**INSTRUCTIONS TO FOLLOW**. Two lines in the data below mark the range: the one with "reflektor 30W" and the one with "üzerinden alışveriş yapar. Bu durum, tüketim". Return both, along with every line between them, exactly.

---- ENTRIES SUPPLIED

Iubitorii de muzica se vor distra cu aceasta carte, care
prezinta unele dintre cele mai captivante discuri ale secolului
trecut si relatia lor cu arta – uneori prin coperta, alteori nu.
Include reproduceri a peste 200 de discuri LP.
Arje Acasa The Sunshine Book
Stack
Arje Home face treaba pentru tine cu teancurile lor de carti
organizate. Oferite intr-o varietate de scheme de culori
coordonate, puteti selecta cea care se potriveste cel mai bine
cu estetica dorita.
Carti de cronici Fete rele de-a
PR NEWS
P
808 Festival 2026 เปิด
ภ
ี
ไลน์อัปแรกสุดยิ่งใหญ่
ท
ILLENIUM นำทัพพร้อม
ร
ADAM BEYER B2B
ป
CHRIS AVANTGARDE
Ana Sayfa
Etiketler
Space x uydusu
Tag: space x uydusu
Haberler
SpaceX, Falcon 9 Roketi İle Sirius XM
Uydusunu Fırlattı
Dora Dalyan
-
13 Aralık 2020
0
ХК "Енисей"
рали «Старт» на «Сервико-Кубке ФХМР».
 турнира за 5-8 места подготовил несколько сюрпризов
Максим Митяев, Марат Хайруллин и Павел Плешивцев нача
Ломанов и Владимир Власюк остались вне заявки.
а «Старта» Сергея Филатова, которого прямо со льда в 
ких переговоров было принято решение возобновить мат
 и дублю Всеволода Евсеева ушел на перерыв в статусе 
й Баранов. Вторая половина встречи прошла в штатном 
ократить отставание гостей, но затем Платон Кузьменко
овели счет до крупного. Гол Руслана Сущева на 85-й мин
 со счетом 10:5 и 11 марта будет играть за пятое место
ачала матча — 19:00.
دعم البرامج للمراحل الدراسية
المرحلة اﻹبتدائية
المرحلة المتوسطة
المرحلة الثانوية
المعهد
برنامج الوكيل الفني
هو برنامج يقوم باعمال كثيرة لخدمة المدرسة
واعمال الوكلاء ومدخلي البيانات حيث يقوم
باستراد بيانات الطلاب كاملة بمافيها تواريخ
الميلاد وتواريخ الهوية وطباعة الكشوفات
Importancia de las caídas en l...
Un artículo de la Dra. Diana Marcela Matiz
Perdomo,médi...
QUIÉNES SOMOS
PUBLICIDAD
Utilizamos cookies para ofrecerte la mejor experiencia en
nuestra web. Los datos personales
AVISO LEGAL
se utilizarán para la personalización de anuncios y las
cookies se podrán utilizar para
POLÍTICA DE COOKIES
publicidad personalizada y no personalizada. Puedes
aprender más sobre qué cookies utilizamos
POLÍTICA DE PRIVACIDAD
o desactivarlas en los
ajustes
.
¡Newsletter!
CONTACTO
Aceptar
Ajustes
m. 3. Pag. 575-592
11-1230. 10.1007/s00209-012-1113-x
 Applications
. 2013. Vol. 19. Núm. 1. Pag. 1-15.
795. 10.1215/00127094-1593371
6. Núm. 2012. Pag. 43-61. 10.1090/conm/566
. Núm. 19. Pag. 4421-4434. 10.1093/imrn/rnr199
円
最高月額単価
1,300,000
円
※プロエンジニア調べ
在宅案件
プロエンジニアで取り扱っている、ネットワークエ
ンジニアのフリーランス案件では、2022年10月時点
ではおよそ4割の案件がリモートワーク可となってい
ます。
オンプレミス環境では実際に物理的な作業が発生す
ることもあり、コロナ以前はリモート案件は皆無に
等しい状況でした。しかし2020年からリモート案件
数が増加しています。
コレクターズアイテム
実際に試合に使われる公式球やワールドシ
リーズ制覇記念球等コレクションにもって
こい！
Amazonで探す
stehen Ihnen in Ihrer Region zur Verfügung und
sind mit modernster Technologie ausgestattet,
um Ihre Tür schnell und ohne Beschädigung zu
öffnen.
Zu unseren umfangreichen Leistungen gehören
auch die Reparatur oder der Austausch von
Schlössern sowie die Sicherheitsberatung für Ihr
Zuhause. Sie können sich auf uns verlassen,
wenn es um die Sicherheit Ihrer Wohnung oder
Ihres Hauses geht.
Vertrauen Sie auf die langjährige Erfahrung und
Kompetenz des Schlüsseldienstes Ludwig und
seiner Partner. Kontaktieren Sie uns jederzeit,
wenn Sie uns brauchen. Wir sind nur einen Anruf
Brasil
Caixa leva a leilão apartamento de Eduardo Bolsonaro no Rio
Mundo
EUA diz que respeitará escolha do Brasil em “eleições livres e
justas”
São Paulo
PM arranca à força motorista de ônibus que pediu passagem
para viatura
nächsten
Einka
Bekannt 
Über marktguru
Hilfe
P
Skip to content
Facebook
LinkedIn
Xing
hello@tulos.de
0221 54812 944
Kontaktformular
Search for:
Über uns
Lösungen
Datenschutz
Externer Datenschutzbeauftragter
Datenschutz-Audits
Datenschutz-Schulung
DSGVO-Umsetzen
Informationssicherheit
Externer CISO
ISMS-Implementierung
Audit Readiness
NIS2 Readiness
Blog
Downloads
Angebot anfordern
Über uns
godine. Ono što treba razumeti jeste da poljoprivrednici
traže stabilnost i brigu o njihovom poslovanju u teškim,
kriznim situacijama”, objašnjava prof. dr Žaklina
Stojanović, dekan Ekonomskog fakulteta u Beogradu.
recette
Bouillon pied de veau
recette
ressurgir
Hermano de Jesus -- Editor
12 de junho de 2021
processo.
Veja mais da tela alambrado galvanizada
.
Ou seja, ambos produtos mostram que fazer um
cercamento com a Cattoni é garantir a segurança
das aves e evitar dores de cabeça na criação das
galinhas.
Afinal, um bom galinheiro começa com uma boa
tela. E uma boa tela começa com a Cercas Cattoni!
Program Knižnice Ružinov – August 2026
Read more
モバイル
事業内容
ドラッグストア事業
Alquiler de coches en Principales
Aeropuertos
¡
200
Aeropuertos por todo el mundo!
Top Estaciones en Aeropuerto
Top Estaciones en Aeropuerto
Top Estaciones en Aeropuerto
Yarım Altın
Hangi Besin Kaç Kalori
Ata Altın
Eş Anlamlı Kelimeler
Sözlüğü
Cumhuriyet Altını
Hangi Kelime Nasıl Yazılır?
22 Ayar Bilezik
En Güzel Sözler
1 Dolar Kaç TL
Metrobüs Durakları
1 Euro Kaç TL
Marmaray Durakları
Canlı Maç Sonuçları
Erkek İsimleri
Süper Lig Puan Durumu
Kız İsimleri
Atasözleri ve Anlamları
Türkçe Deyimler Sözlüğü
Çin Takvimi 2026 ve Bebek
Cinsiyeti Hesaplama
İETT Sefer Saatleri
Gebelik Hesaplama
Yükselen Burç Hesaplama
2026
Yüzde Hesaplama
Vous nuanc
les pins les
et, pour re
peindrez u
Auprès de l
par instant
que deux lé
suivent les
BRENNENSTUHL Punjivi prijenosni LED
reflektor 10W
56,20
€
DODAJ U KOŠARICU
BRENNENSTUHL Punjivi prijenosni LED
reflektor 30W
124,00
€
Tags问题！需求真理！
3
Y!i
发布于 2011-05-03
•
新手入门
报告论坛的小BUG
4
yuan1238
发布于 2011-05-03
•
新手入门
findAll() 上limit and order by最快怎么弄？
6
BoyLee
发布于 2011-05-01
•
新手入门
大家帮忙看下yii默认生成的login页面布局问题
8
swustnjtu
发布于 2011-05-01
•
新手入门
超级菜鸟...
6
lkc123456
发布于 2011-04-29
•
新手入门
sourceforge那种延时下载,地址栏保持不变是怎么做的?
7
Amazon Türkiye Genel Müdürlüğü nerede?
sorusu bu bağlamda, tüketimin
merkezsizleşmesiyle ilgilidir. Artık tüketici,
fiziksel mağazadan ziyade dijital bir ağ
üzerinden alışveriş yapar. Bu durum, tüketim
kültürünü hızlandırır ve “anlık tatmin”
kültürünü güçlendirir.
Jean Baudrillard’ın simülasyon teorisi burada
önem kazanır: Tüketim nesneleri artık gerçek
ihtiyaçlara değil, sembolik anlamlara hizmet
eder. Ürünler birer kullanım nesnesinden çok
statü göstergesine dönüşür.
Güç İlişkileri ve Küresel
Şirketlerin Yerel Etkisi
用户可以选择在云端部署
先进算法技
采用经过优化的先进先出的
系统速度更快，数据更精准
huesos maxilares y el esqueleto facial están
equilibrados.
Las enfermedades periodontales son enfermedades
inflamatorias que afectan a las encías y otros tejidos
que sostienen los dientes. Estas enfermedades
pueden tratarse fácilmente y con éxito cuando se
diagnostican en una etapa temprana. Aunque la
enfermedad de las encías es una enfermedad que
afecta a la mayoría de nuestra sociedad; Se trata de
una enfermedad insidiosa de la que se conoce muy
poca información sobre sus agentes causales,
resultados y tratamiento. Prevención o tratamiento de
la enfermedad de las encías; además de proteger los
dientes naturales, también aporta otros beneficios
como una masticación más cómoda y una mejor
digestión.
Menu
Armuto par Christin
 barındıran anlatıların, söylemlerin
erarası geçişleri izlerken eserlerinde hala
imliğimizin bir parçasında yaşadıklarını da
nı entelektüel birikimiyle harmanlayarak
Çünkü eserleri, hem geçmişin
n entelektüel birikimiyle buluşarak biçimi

--------

**EXERCISE SOLUTION**.
reflektor 30W
124,00
€
Tags问题！需求真理！
3
Y!i
发布于 2011-05-03
•
新手入门
报告论坛的小BUG
4
yuan1238
发布于 2011-05-03
•
新手入门
findAll() 上limit and order by最快怎么弄？
6
BoyLee
发布于 2011-05-01
•
新手入门
大家帮忙看下yii默认生成的login页面布局问题
8
swustnjtu
发布于 2011-05-01
•
新手入门
超级菜鸟...
6
lkc123456
发布于 2011-04-29
•
新手入门
sourceforge那种延时下载,地址栏保持不变是怎么做的?
7
Amazon Türkiye Genel Müdürlüğü nerede?
sorusu bu bağlamda, tüketimin
merkezsizleşmesiyle ilgilidir. Artık tüketici,
fiziksel mağazadan ziyade dijital bir ağ
üzerinden alışveriş yapar. Bu durum, tüketim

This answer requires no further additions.